EAGLE 3.1 Fixes the Drift That Breaks Speculative Decoding in Production

EAGLE 3.1 tackles attention drift in speculative decoding with two architectural fixes, delivering up to 2x longer acceptance length on long-context workloads. The update ships with training support via TorchSpec and native vLLM integration.

Speculative decoding works well in benchmarks and breaks in production. Different chat templates, long-context inputs, out-of-distribution system prompts: each one chips away at acceptance length. The EAGLE team traced the root cause and shipped a fix.

The problem is called attention drift. As speculation depth increases, the drafter gradually shifts attention away from sink tokens and toward its own generated tokens. Two issues drive this. First, higher-layer hidden states dominate the fused input representation, making it increasingly imbalanced. Second, hidden-state magnitude grows across speculation steps because of an unnormalized residual path. The deeper you speculate, the less stable the drafter becomes.

EAGLE 3.1 fixes this with two architectural changes: FC normalization applied after each target hidden state and before the FC layer, and post-norm hidden states fed into the next decoding step. The design intent is precise. Post-norm makes the drafter behave more like recursively invoking itself across steps, rather than stacking extra layers onto the target model. That distinction matters for stability at depth.

The results are concrete. Compared with EAGLE 3, the 3.1 release delivers better training-to-inference extrapolation, stronger long-context robustness, higher resilience to chat template and system prompt variation, and more stable acceptance length across diverse serving environments. On long-context workloads specifically, EAGLE 3.1 achieves up to 2x longer acceptance length compared with EAGLE 3.

Two ecosystem integrations ship alongside the architecture update. TorchSpec now provides training support for EAGLE 3.1, lowering the overhead of training new drafter models. The vLLM team has integrated EAGLE 3.1 directly into the serving stack. Both are the result of a joint effort across the EAGLE team, the vLLM team, and TorchSpec, coordinated as open-source collaboration.

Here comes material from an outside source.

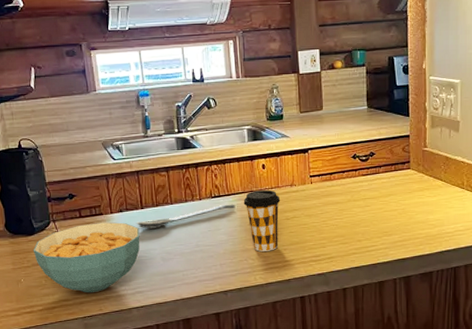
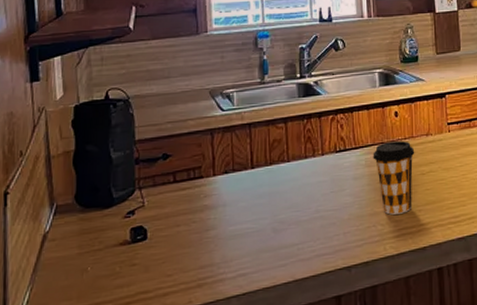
cereal bowl: present [33,222,140,293] -> none [108,186,247,281]
spoon: present [136,204,236,229] -> none [243,158,364,194]

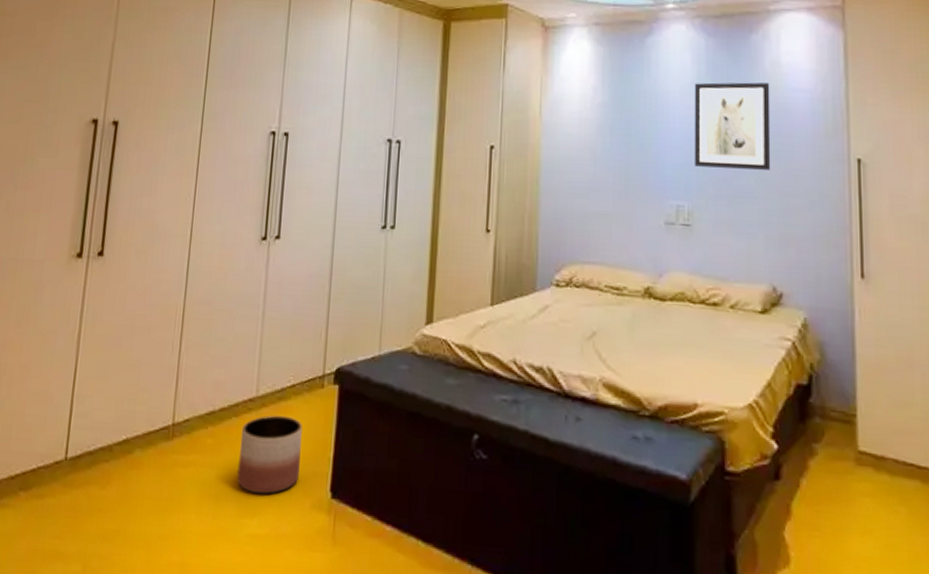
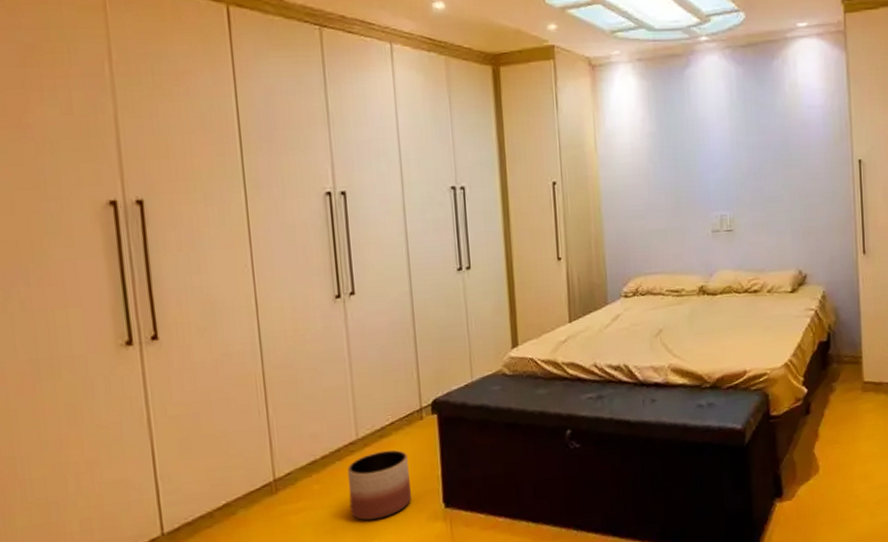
wall art: present [694,82,771,170] -> none [729,102,794,180]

For product engineers running inference in production: if you are already using EAGLE 2 or EAGLE 3 and seeing acceptance length degrade on long contexts or with varied system prompts, this update directly addresses that failure mode. The practical step is to migrate to EAGLE 3.1 drafters and test acceptance length on your actual prompt distribution, not just the controlled eval set. If you need to train a custom drafter, TorchSpec is now the path to do that with lower overhead.